EXCERPTED RECORDS »
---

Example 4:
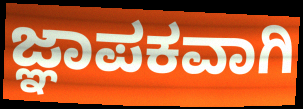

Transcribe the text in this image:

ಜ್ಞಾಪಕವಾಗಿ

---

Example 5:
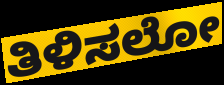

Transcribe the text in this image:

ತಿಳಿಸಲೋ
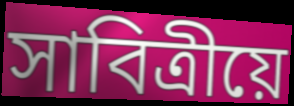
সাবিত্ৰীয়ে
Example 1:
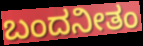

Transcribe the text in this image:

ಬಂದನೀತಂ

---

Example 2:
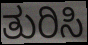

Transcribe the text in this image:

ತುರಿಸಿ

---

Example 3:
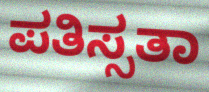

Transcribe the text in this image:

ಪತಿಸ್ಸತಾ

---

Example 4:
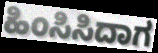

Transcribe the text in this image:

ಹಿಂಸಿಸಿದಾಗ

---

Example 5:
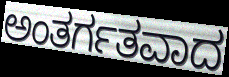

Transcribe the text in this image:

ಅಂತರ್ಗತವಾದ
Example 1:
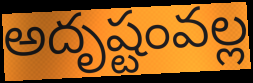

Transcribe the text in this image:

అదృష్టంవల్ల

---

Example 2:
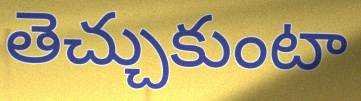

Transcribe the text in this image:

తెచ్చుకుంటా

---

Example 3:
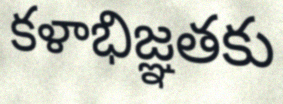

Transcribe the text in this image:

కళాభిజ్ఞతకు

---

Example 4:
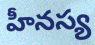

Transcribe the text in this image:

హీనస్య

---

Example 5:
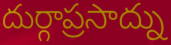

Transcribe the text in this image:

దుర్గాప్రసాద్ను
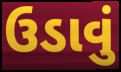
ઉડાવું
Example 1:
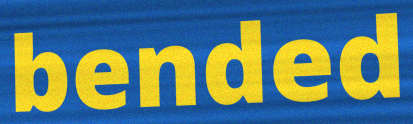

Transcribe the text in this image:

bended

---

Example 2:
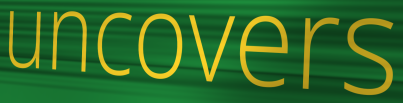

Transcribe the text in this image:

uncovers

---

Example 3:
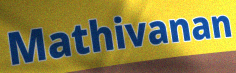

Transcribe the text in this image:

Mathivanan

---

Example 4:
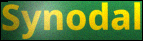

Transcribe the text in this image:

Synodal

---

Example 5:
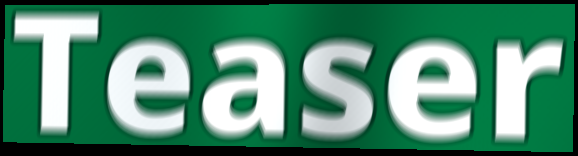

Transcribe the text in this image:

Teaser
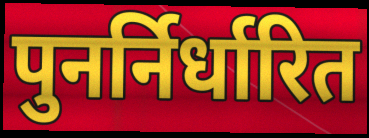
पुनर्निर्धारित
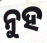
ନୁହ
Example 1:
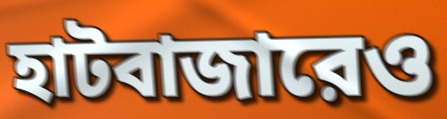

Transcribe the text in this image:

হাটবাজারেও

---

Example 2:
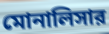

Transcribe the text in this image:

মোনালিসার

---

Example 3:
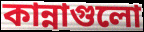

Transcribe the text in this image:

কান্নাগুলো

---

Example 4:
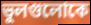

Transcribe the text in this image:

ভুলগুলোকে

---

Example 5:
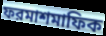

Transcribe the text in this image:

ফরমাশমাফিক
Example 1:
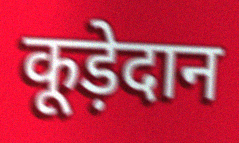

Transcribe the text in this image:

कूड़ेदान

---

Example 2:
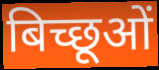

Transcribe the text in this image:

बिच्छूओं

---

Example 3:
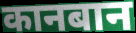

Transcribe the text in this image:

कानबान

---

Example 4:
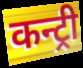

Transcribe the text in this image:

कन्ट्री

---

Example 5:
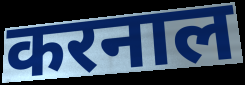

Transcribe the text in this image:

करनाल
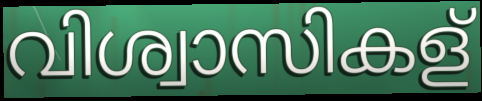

ASSIGNED TASK » Output the full listing above exactly, excluding all pictures.

SOLUTION TO THE PROBLEM »
---

Example 4:

Transcribe the text in this image:

ಜ್ಞಾಪಕವಾಗಿ

---

Example 5:

Transcribe the text in this image:

ತಿಳಿಸಲೋ
সাবিত্ৰীয়ে
Example 1:

Transcribe the text in this image:

ಬಂದನೀತಂ

---

Example 2:

Transcribe the text in this image:

ತುರಿಸಿ

---

Example 3:

Transcribe the text in this image:

ಪತಿಸ್ಸತಾ

---

Example 4:

Transcribe the text in this image:

ಹಿಂಸಿಸಿದಾಗ

---

Example 5:

Transcribe the text in this image:

ಅಂತರ್ಗತವಾದ
Example 1:

Transcribe the text in this image:

అదృష్టంవల్ల

---

Example 2:

Transcribe the text in this image:

తెచ్చుకుంటా

---

Example 3:

Transcribe the text in this image:

కళాభిజ్ఞతకు

---

Example 4:

Transcribe the text in this image:

హీనస్య

---

Example 5:

Transcribe the text in this image:

దుర్గాప్రసాద్ను
ઉડાવું
Example 1:

Transcribe the text in this image:

bended

---

Example 2:

Transcribe the text in this image:

uncovers

---

Example 3:

Transcribe the text in this image:

Mathivanan

---

Example 4:

Transcribe the text in this image:

Synodal

---

Example 5:

Transcribe the text in this image:

Teaser
पुनर्निर्धारित
ନୁହ
Example 1:

Transcribe the text in this image:

হাটবাজারেও

---

Example 2:

Transcribe the text in this image:

মোনালিসার

---

Example 3:

Transcribe the text in this image:

কান্নাগুলো

---

Example 4:

Transcribe the text in this image:

ভুলগুলোকে

---

Example 5:

Transcribe the text in this image:

ফরমাশমাফিক
Example 1:

Transcribe the text in this image:

कूड़ेदान

---

Example 2:

Transcribe the text in this image:

बिच्छूओं

---

Example 3:

Transcribe the text in this image:

कानबान

---

Example 4:

Transcribe the text in this image:

कन्ट्री

---

Example 5:

Transcribe the text in this image:

करनाल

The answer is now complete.